Парень молчал. Он не знал, отвечать ему или нет. Хищник схватил его за волосы, толкнул годовой вниз и ударил сапогом в лицо.
— Остановись, не бей его! — крикнул пожилой партизан и встал перед агентом. По его лицу, черному и худощавому, покатились слезы. — Это мой сын Андрей… Я его повел этой дорогой, и я буду отвечать за него.
Это был Петр Найчев Марджев, один из первых батакских партизан. Черный капитан довольно потер руки.
— Наконец-то ты нам попался! Мы тебя считали опасным партизанским вожаком, а ты… Страшно стало умереть героем…
Марджев тяжело вздохнул.
— У тебя есть сыновья, капитан?.. Даже зверь, почуяв кровь, не бросает своего детеныша, стремится его уберечь, а не то что человек. Отпустите парня на волю и развяжите мне руки, тогда увидите, какой я партизанский вожак…
Это привело карателей в бешенство, и они набросились на него. Марджев и ростом был невысок, не очень крепок на вид, к тому же еще исхудал, от него остались лишь кожа да кости, но держался он мужественно. Стиснув зубы, он не издал ни звука, не просил пощады, а каратели продолжали его бить, бить. Они повалили его на землю, били по голове. Все лицо его покрылось синяками, ему покалечили ноги. Сыну бы не видеть того, что делали с его отцом, но Андрея заставили смотреть.
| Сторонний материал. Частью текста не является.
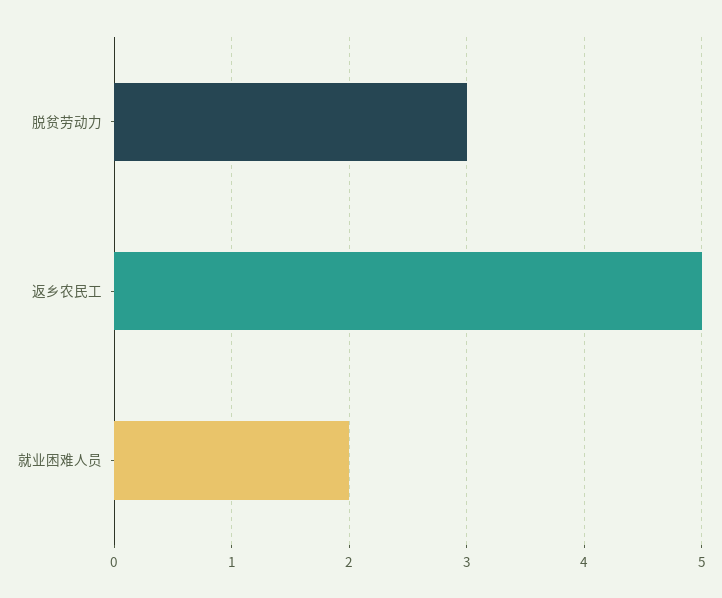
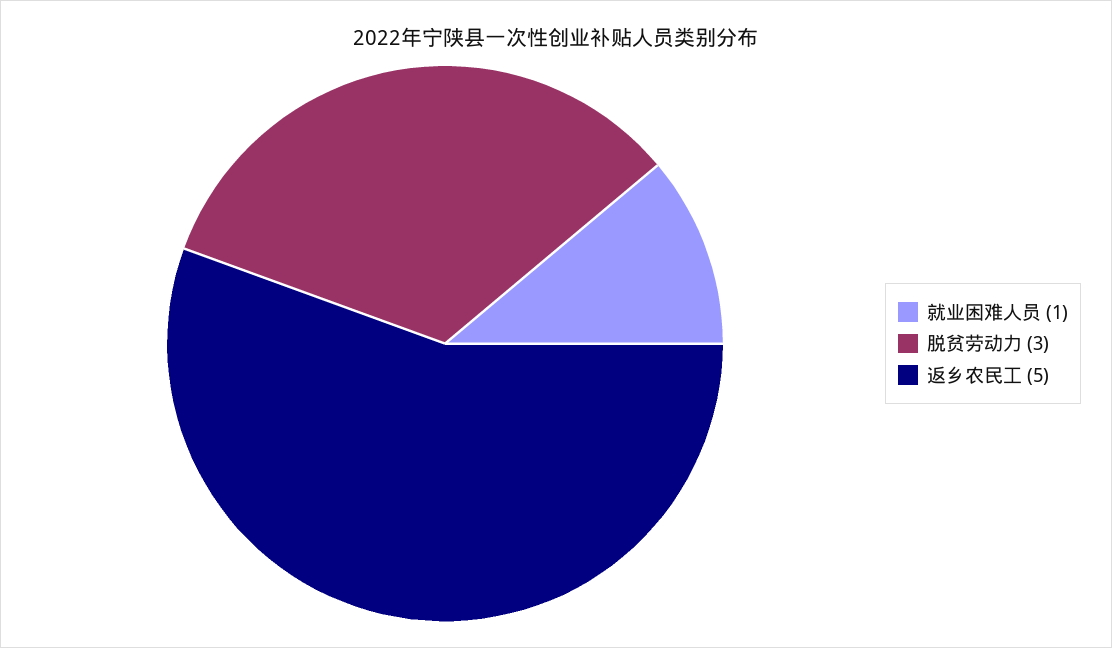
  {
    "脱贫劳动力": 3,
    "返乡农民工": 5,
-   "就业困难人员": 2
+   "就业困难人员": 1
  }

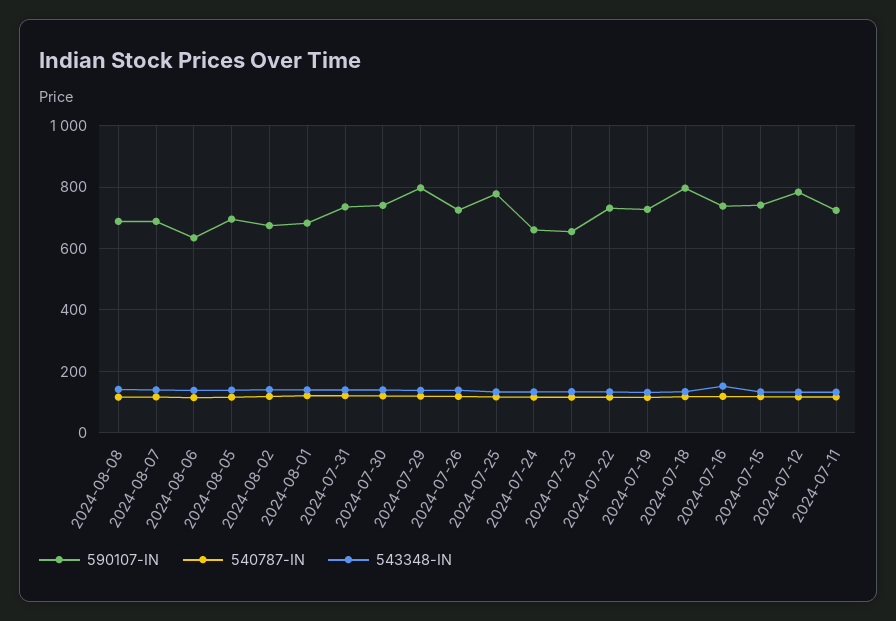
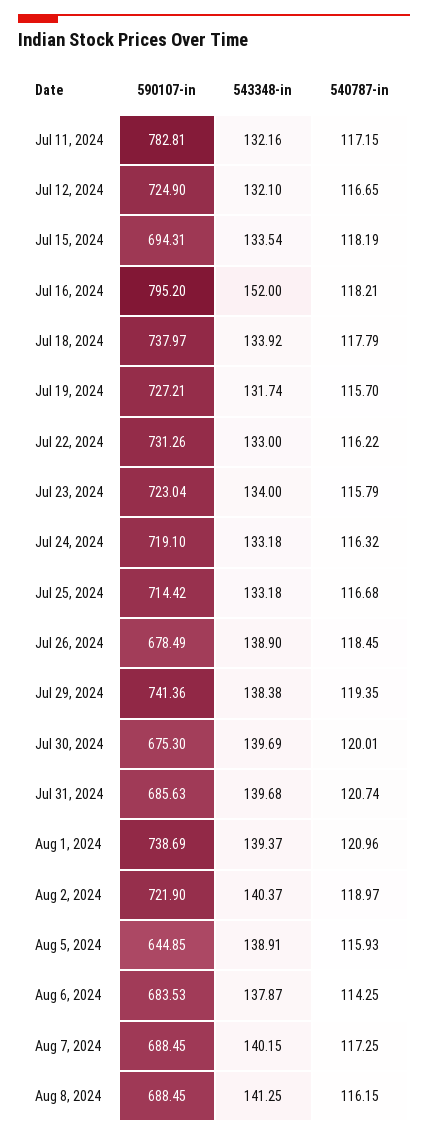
  {
    "590107-IN": {
      "2024-08-08": 688.45,
      "2024-08-07": 688.45,
-     "2024-08-06": 640,
+     "2024-08-06": 683.53,
-     "2024-08-05": 700,
+     "2024-08-05": 644.85,
-     "2024-08-02": 680,
+     "2024-08-02": 721.9,
-     "2024-08-01": 680,
+     "2024-08-01": 738.69,
-     "2024-07-31": 740,
+     "2024-07-31": 685.63,
-     "2024-07-30": 740,
+     "2024-07-30": 675.3,
-     "2024-07-29": 800,
+     "2024-07-29": 741.36,
-     "2024-07-26": 720,
+     "2024-07-26": 678.49,
-     "2024-07-25": 780,
+     "2024-07-25": 714.42,
-     "2024-07-24": 660,
+     "2024-07-24": 719.1,
-     "2024-07-23": 660,
+     "2024-07-23": 723.04,
      "2024-07-22": 731.26,
      "2024-07-19": 727.21,
-     "2024-07-18": 800,
+     "2024-07-18": 737.97,
-     "2024-07-16": 740,
+     "2024-07-16": 795.2,
-     "2024-07-15": 740,
+     "2024-07-15": 694.31,
-     "2024-07-12": 780,
+     "2024-07-12": 724.9,
-     "2024-07-11": 720
+     "2024-07-11": 782.81
    },
    "540787-IN": {
      "2024-08-08": 116.15,
      "2024-08-07": 117.25,
      "2024-08-06": 114.25,
      "2024-08-05": 115.93,
      "2024-08-02": 118.97,
      "2024-08-01": 120.96,
      "2024-07-31": 120.74,
      "2024-07-30": 120.01,
      "2024-07-29": 119.35,
      "2024-07-26": 118.45,
      "2024-07-25": 116.68,
      "2024-07-24": 116.32,
      "2024-07-23": 115.79,
      "2024-07-22": 116.22,
      "2024-07-19": 115.7,
      "2024-07-18": 117.79,
      "2024-07-16": 118.21,
      "2024-07-15": 118.19,
      "2024-07-12": 116.65,
      "2024-07-11": 117.15
    },
    "543348-IN": {
      "2024-08-08": 141.25,
      "2024-08-07": 140.15,
      "2024-08-06": 137.87,
      "2024-08-05": 138.91,
      "2024-08-02": 140.37,
      "2024-08-01": 139.37,
      "2024-07-31": 139.68,
      "2024-07-30": 139.69,
      "2024-07-29": 138.38,
      "2024-07-26": 138.9,
      "2024-07-25": 133.18,
      "2024-07-24": 133.18,
      "2024-07-23": 134,
      "2024-07-22": 133,
      "2024-07-19": 131.74,
      "2024-07-18": 133.92,
      "2024-07-16": 152,
      "2024-07-15": 133.54,
      "2024-07-12": 132.1,
      "2024-07-11": 132.16
    }
  }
И он смотрел, а его плечи содрогались от глухого рыдания. Он задыхался от мучительной обиды, что не может помочь отцу: ведь он и сам был связан.
Когда Марджева наконец оставили, у него не было сил подняться. Он только тряхнул головой и едва слышно проговорил:
— Связав человека, можно по-всякому над ним измываться…
По-видимому, Черный капитан не услышал, а другие не поняли его слов, или же каратели устали, но они Марджева больше не трогали.
Рота возвратилась в Батак. Захваченных партизан бросили в подвал школы, отдельно от помощников партизан.
Я узнал, где находится дом Марджева, и, дождавшись темноты, пошел предупредить его близких о том, что он схвачен вместе с сыном. Поднялся по старой деревянной лестнице на чердак. Заглянул через окно в комнату, и что же я увидел! Девочка лет тринадцати-четырнадцати зажигает белую свечу. Зажигает, а сама горько плачет. Меня она не заметила. Я тихонько постучал в стекло, девочка вздрогнула.
— Не бойся меня… — поспешил я успокоить ребенка. Девочка как две капли воды была похожа на Марджева. — Скажи, мама дома?
Я хотел найти ее мать, ведь я не мог столь страшную весть сообщить такому ребенку!..
Матери дома не оказалось. Я спросил Писану, так звали девочку, почему она плачет. Она не ответила. Я понял, что она не хочет со мной говорить, потому что на мне эта проклятая форма! Но и без ее ответа было ясно, что она знает о несчастье. Наверное, видела своего отца, Андрея и других пойманных партизан, когда их везли через нижний квартал городка.